### What this task involves
Copy the records line for line, starting from the very first line and stopping after the line that contains "permettent également de".

### Records for this exercise
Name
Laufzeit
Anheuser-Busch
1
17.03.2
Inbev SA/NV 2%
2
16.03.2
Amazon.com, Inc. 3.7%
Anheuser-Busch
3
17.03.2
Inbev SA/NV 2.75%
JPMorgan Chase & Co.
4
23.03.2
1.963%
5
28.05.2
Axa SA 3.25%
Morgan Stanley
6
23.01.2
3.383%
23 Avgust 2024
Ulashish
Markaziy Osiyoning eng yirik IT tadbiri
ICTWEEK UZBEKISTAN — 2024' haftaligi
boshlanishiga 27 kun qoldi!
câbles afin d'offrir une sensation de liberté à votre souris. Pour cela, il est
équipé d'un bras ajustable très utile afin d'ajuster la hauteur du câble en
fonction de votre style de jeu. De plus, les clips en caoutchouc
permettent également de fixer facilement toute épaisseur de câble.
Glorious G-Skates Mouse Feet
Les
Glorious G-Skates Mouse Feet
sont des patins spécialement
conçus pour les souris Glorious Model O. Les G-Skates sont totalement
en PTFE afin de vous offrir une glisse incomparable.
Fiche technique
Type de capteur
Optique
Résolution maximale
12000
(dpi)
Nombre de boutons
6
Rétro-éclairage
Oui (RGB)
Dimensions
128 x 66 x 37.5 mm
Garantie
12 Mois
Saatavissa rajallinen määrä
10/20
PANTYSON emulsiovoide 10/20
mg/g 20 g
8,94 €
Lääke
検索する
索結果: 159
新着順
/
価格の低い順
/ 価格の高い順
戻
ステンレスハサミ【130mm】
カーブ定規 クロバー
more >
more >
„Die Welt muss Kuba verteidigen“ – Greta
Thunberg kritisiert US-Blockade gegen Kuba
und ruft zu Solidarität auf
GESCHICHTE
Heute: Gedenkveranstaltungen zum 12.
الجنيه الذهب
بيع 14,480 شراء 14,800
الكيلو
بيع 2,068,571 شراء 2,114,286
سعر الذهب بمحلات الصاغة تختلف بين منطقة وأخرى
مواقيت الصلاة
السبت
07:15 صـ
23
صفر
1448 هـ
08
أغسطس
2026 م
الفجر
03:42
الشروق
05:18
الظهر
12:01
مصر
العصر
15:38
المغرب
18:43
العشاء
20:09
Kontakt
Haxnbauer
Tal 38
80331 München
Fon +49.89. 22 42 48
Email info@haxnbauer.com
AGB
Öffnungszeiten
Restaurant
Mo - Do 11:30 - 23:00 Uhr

### Task answer
Name
Laufzeit
Anheuser-Busch
1
17.03.2
Inbev SA/NV 2%
2
16.03.2
Amazon.com, Inc. 3.7%
Anheuser-Busch
3
17.03.2
Inbev SA/NV 2.75%
JPMorgan Chase & Co.
4
23.03.2
1.963%
5
28.05.2
Axa SA 3.25%
Morgan Stanley
6
23.01.2
3.383%
23 Avgust 2024
Ulashish
Markaziy Osiyoning eng yirik IT tadbiri
ICTWEEK UZBEKISTAN — 2024' haftaligi
boshlanishiga 27 kun qoldi!
câbles afin d'offrir une sensation de liberté à votre souris. Pour cela, il est
équipé d'un bras ajustable très utile afin d'ajuster la hauteur du câble en
fonction de votre style de jeu. De plus, les clips en caoutchouc
permettent également de fixer facilement toute épaisseur de câble.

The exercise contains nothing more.